Quelques fois dans ces temples il y a des moines bouddhistes ( une fois) ou des religieux taôistes ( une dizaine de fois). Ils ne se préoccupent que d'interdire les photos, bayent aux corneilles, ou bien essaient de fourguer de l'encens, des amulettes en bois ou sous forme de cadenas en laiton que nous connaissons en France pour leur solidité. De véritables marchands du temple. Zéro spiritualité. Alors les amis eux tout cela ils le pardonnent parce qu'ils se baladent avec leur culture ou leur guide érudit. En définitif, ce sont les gens vus dans la rue qui sont les plus intéressants.

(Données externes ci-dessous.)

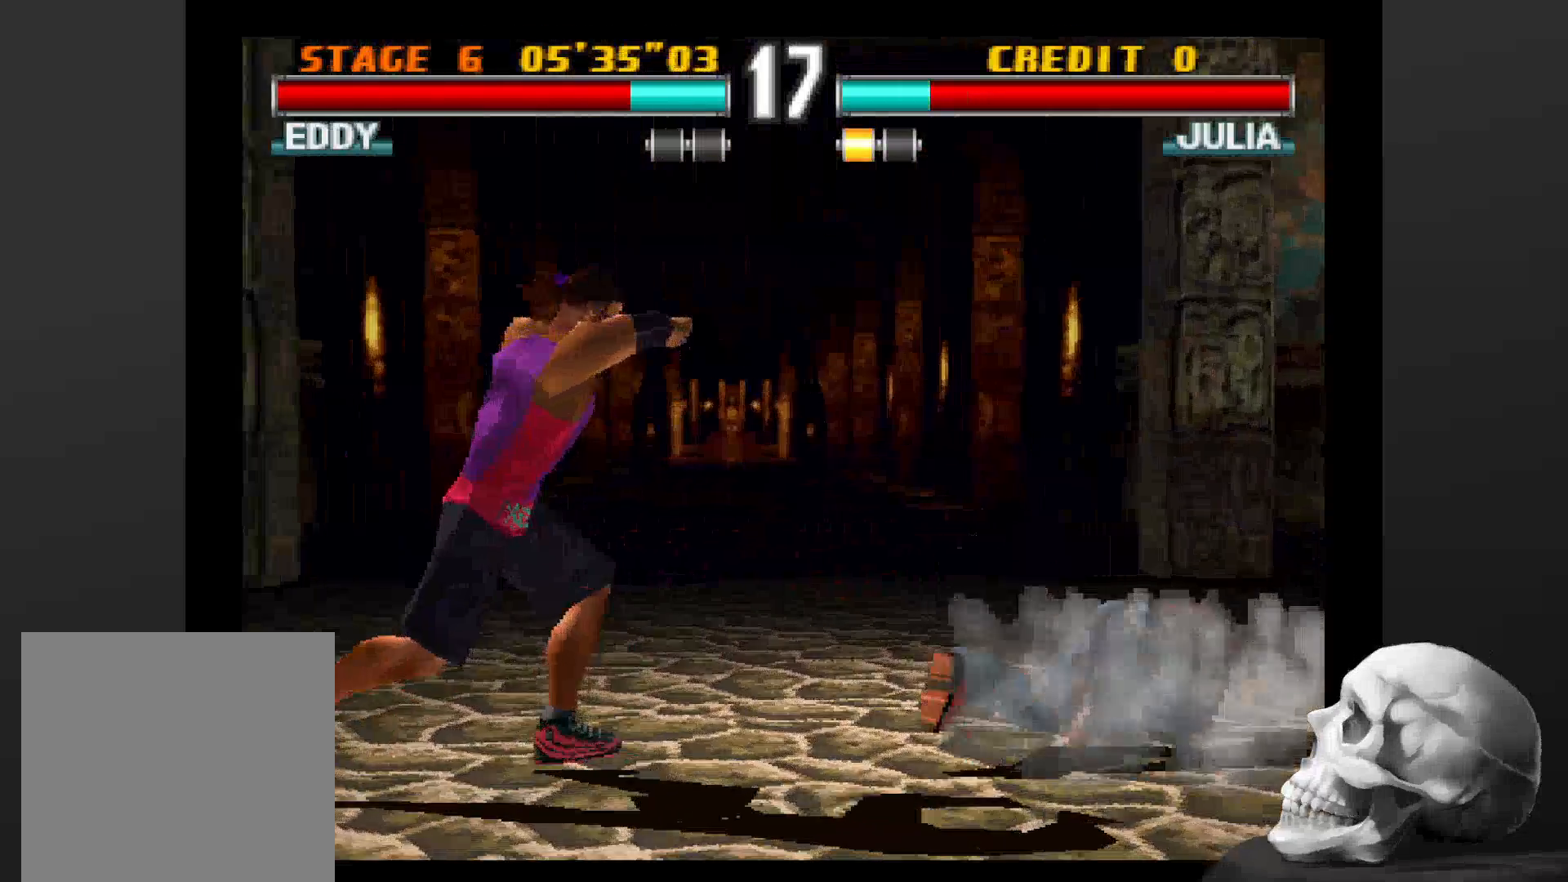
{"dt_ms": 500, "buttons": [], "left_stick": "center", "right_stick": "center", "events": []}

Ce n'est pas de la déception mais une  description de ce que l'on voit et un décalage par rapport à nos habitudes européennes. Quand je visite une église même vide, il s'en dégage un sentiment d'élévation de l'esprit. Sans oublier l'hypocrisie. Mais j'aime les églises. Les chinois sont des esprits très pratiques et nullement religieux. Il doit bien y avoir des intellectuels mais ils font leurs réflexions dans leur cénacle. Il n'y a pas la foule qui participe en masse à des cérémonies. C'est une expérience nouvelle. Il faut la faire.